Task requirements:
[a] From the Mesa thread on splitting mad below, repeat the passage starting with "Tue Jun 13 12:47:26" and going on through "probably should be).".
[b] Translate this sentence from the Mesa thread on splitting mad into French: "I am actually also thinking this should be different."

Selected excerpt:
==================================================
[Mesa-dev] [PATCH v2 9/9] nv50/ir/tgsi: split mad to mul+add

Tue Jun 13 12:47:26 UTC 2017

On 13/06/17 15:43, Ilia Mirkin wrote:
> On Tue, Jun 13, 2017 at 8:18 AM, Roland Scheidegger <sroland at vmware.com> wrote:
>> Am 13.06.2017 um 08:57 schrieb Karol Herbst:
>>> On Tue, Jun 13, 2017 at 2:17 AM, Roland Scheidegger <sroland at vmware.com> wrote:
>>>> I am actually also thinking this should be different.
>>>>
>>>> e.g. imho MAD means the operation can be either fused or unfused.
>>>> This is the "traditional" definition of MAD - opencl for instance will
>>>> follow this too, albeit this isn't mentioned in the gallium docs (it
>>>> probably should be).
>>>> (OpenCL says: "Whether or how the product of a * b is rounded and how
>>>> supernormal or subnormal intermediate products are handled is not
>>>> defined. mad is intended to be used where speed is preferred over
>>>> accuracy.")
>>>> I think doing something different here in gallium can only lead to
>>>> madness long term - glsl doesn't have mad in the first place, and as far
>>>> as I can tell d3d10 is ok with fused/unfused mad too (the docs stating
>>>> "Fused operations (such as mad, dp3) produce results that are no less
>>>> accurate than the worst possible serial ordering of evaluation of the
>>>> unfused expansion of the operation.")
>>>>
>>>> This means that mul+add cannot be fused anywhere to a mad if precise is
>>>> specified, and therefore you should never have to worry about doing a
>>>> fused or unfused mul/add in the driver with a mad - it's enough if you
>>>> just don't fuse mul+add in the driver itself (if you can't do unfused mad).
==================================================
Collected data:
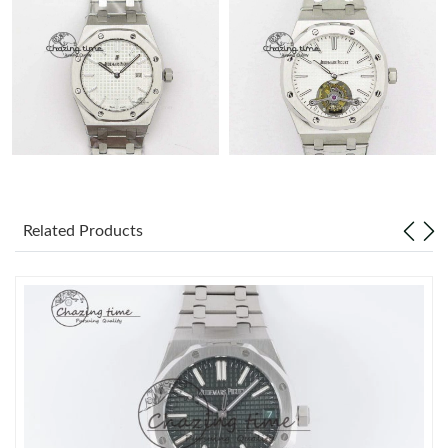
Related Products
==================================================
Task-by-task solutions:
[a]
Tue Jun 13 12:47:26 UTC 2017

On 13/06/17 15:43, Ilia Mirkin wrote:
> On Tue, Jun 13, 2017 at 8:18 AM, Roland Scheidegger <sroland at vmware.com> wrote:
>> Am 13.06.2017 um 08:57 schrieb Karol Herbst:
>>> On Tue, Jun 13, 2017 at 2:17 AM, Roland Scheidegger <sroland at vmware.com> wrote:
>>>> I am actually also thinking this should be different.
>>>>
>>>> e.g. imho MAD means the operation can be either fused or unfused.
>>>> This is the "traditional" definition of MAD - opencl for instance will
>>>> follow this too, albeit this isn't mentioned in the gallium docs (it
>>>> probably should be).

[b] En fait, je pense aussi que cela devrait être différent.